[Stored data entries]
*** Block opens ***
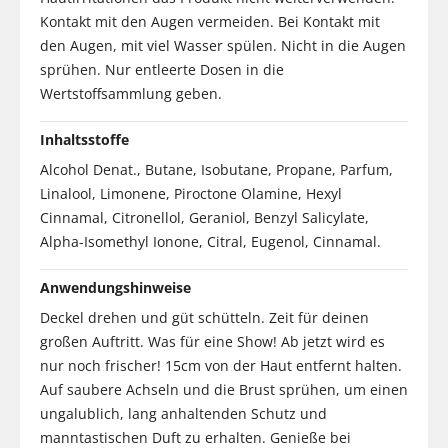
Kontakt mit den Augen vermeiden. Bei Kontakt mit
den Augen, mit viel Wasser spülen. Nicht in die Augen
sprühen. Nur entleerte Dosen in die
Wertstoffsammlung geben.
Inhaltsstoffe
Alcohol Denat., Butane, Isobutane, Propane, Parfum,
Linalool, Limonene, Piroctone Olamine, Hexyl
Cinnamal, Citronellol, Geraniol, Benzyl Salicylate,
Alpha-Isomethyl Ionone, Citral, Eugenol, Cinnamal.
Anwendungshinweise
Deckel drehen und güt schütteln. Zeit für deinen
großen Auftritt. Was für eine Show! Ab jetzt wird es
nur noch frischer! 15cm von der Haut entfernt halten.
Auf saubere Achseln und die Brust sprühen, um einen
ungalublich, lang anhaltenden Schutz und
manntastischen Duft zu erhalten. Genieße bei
*** Block closes ***
WORK INSTRUCTION
No picture belongs in the copy. Print every entry above exactly as it stands.

RESULT
Kontakt mit den Augen vermeiden. Bei Kontakt mit
den Augen, mit viel Wasser spülen. Nicht in die Augen
sprühen. Nur entleerte Dosen in die
Wertstoffsammlung geben.
Inhaltsstoffe
Alcohol Denat., Butane, Isobutane, Propane, Parfum,
Linalool, Limonene, Piroctone Olamine, Hexyl
Cinnamal, Citronellol, Geraniol, Benzyl Salicylate,
Alpha-Isomethyl Ionone, Citral, Eugenol, Cinnamal.
Anwendungshinweise
Deckel drehen und güt schütteln. Zeit für deinen
großen Auftritt. Was für eine Show! Ab jetzt wird es
nur noch frischer! 15cm von der Haut entfernt halten.
Auf saubere Achseln und die Brust sprühen, um einen
ungalublich, lang anhaltenden Schutz und
manntastischen Duft zu erhalten. Genieße bei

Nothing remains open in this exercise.